Shearer’s lemma

infoTheory
Published

02 10 2023

The Shearer’s lemma (Chung et al. 1986) is concerned with a generalization of the sub-additivity of the Shannon Entropy,

\[ H(X_1, \ldots, X_N) \; \leq \; H(X_1) + \ldots + H(X_N). \]

Instead, consider an integer \(t \geq 1\) and a family \(S_1, \ldots, S_K\) of subsets of \(\{1, \ldots, N\}\) such that any index \(1 \leq n \leq N\) appears in at least \(t\) of these subsets. Note that for a subset \(S_i = \{ \alpha_1, \ldots, \alpha_{r_i}\}\) with \(\alpha_1 < \ldots < \alpha_{r_i}\) we have

\[ \begin{align} H(X_{S_i}) &\equiv H(X_{\alpha_1}, \ldots, X_{\alpha_{r_i}})\\ &= H(X_{\alpha_1}) + H(X_{\alpha_2} | X_{\alpha_1}) + \ldots + H(X_{\alpha_{r_i}} | X_{\alpha_{r_i-1}}, \ldots, X_{\alpha_1} ) \\ &\geq H(X_{\alpha_1}) + H(X_{\alpha_2} | X_{1:(\alpha_2-1)}) + \ldots + H(X_{\alpha_{r_i}} | X_{1:\alpha_{r_i}-1}). \end{align} \tag{1}\]

Since each index appears in at least \(t\) of the subsets, summing Equation 1 over all the subset \(S_i\) yields

\[ \sum_{i=1}^K H(X_{S_k}) \geq t \, \sum_{i=1}^N H(X_i \, | X_{1:(i-1)}) = t \, H(X). \]

This means that the following inequality holds,

\[ H(X) \leq \frac{1}{t} \, \sum_{k=1}^K H(X_{S_k}) \]

Indeed, the standard sub-additivity property of the entropy corresponds to the set \(S_k = [k]\) for \(1 \leq k \leq N\) and \(t=1\).

Application: projection on hyperplanes

Consider a measurable set \(A \subset \mathbb{R}^n\) and call \(A_k\) the projection of \(A\) on the hyperplane \(\{x=(x_1, \ldots, x_n) \in \mathbb{R}^n \, : \, x_k=0\}\). A Theorem of Loomis and Whitney (Loomis and Whitney 1949) states that the lebesgue measure \(|A|\) of the set \(A\) satisfies

\[ |A| \; \leq \; \prod_{k=1}^n |A_k|^{1/(n-1)}. \]

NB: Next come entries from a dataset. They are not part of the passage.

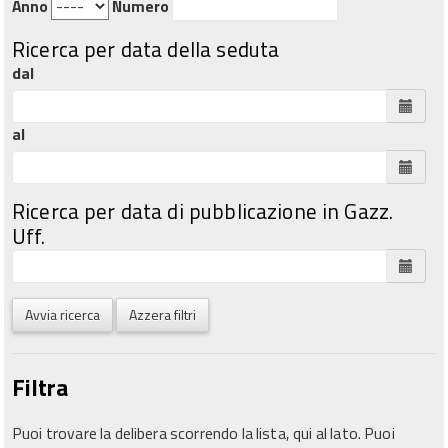
Anno
Numero
Ricerca per data della seduta
dal
al
Ricerca per data di pubblicazione in Gazz.
Uff.
Avvia ricerca
Azzera filtri
Filtra
Puoi trovare la delibera scorrendo la lista, qui al lato. Puoi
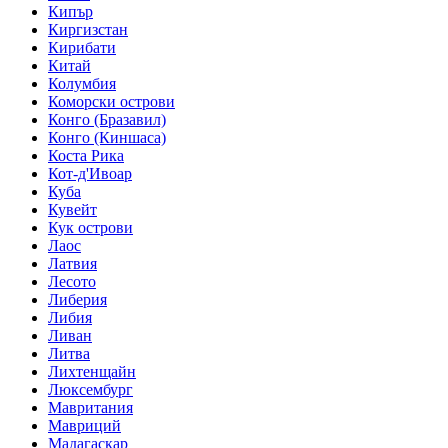
Кипър
Киргизстан
Кирибати
Китай
Колумбия
Коморски острови
Конго (Бразавил)
Конго (Киншаса)
Коста Рика
Кот-д'Ивоар
Куба
Кувейт
Кук острови
Лаос
Латвия
Лесото
Либерия
Либия
Ливан
Литва
Лихтенщайн
Люксембург
Мавритания
Мавриций
Мадагаскар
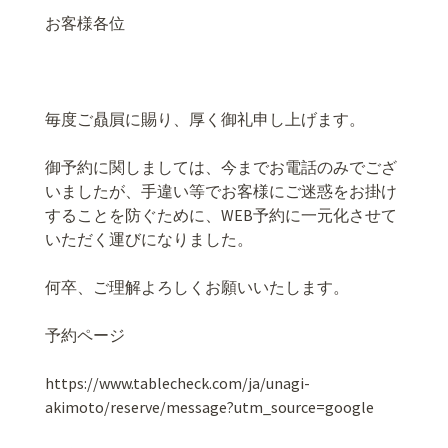
お客様各位
毎度ご贔屓に賜り、厚く御礼申し上げます。
御予約に関しましては、今までお電話のみでござ
いましたが、手違い等でお客様にご迷惑をお掛け
することを防ぐために、WEB予約に一元化させて
いただく運びになりました。
何卒、ご理解よろしくお願いいたします。
予約ページ
https://www.tablecheck.com/ja/unagi-
akimoto/reserve/message?utm_source=google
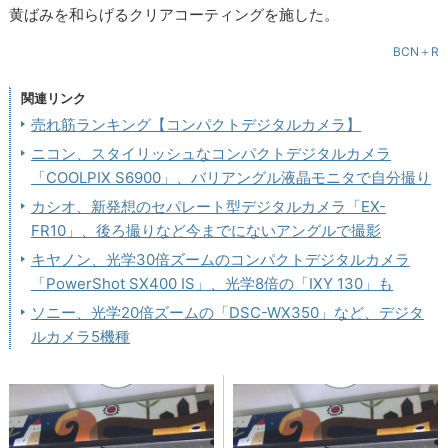
黄ばみを和らげるクリアコーティングを施した。
BCN＋R
関連リンク
売れ筋ランキング【コンパクトデジタルカメラ】
ニコン、スタイリッシュなコンパクトデジタルカメラ
「COOLPIX S6900」、バリアングル液晶モニタで自分撮り
カシオ、新発想のセパレート型デジタルカメラ「EX-
FR10」、後ろ撮りなど今までにないアングルで撮影
キヤノン、光学30倍ズームのコンパクトデジタルカメラ
「PowerShot SX400 IS」、光学8倍の「IXY 130」も
ソニー、光学20倍ズームの「DSC-WX350」など、デジタ
ルカメラ5機種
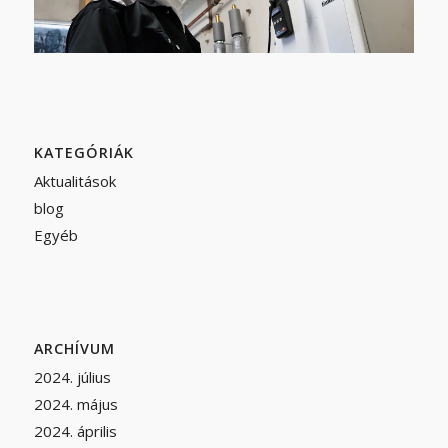
KATEGÓRIÁK
Aktualitások
blog
Egyéb
ARCHÍVUM
2024. július
2024. május
2024. április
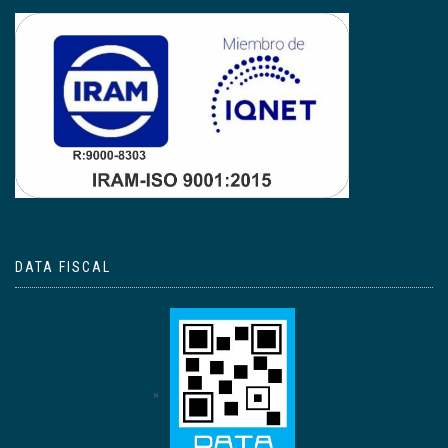
DATA FISCAL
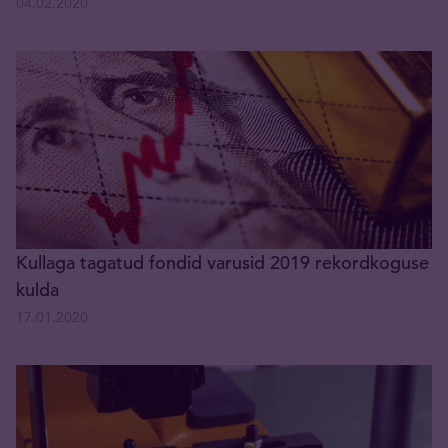
04.02.2020
Kullaga tagatud fondid varusid 2019 rekordkoguse
kulda
17.01.2020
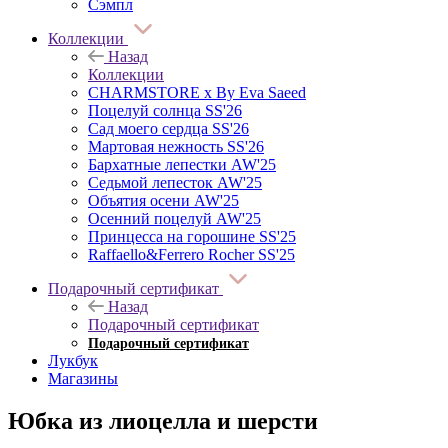
Сэмпл
Коллекции
Назад
Коллекции
CHARMSTORE х By Eva Saeed
Поцелуй солнца SS'26
Сад моего сердца SS'26
Мартовая нежность SS'26
Бархатные лепестки AW'25
Седьмой лепесток AW'25
Объятия осени AW'25
Осенний поцелуй AW'25
Принцесса на горошине SS'25
Raffaello&Ferrero Rocher SS'25
Подарочный сертификат
Назад
Подарочный сертификат
Подарочный сертификат
Лукбук
Магазины
Юбка из лиоцелла и шерсти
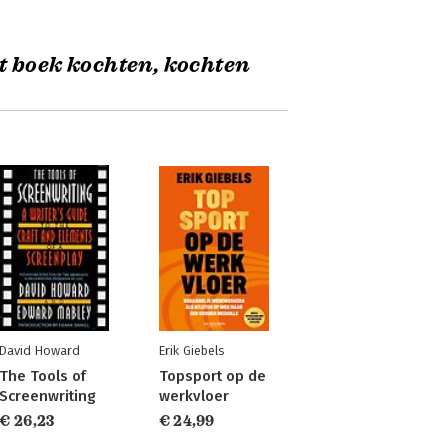
t boek kochten, kochten
David Howard
Erik Giebels
The Tools of
Topsport op de
Screenwriting
werkvloer
€ 26,23
€ 24,99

In other words, if all the projections \(A_k\) of the set \(A\) are small then, necessarily, the set \(A\) itself is small. To proceed, one can approximate this set \(A\) with the union \(A_{\varepsilon}\) of small cubes of side \(\varepsilon\) centred on \(\varepsilon\, \mathbb{Z}^n\). If one can prove the statement for \(A^{[\varepsilon]}\), the results follows from a standard approximation argument (ie. outer measure). Now, each cube can be indexed with a \(n\)-uple of integers \((x_1, \ldots, x_n) \in \mathbb{Z}^n\), and one can consider the random variable \(X=(X_1, \ldots, X_n)\) that is uniformly distributed on the set of cubes coordinates. Because \(2^{H(X)} = |A^{[\varepsilon]}| / \varepsilon^n\) and \(2^{H(X_2, \ldots, X_n)} = |A_1^{[\varepsilon]}| / \varepsilon^n\) etc…, choosing the subsets \(S_i=[1:n] \setminus \{i\}\) and \(t = (n-1)\) in Shearer’s Lemma immediately gives the conclusion.

References

Chung, Fan RK, Ronald L Graham, Peter Frankl, and James B Shearer. 1986. “Some Intersection Theorems for Ordered Sets and Graphs.” Journal of Combinatorial Theory, Series A 43 (1). Academic Press: 23–37.
Loomis, Lynn H, and Hassler Whitney. 1949. “An Inequality Related to the Isoperimetric Inequality.”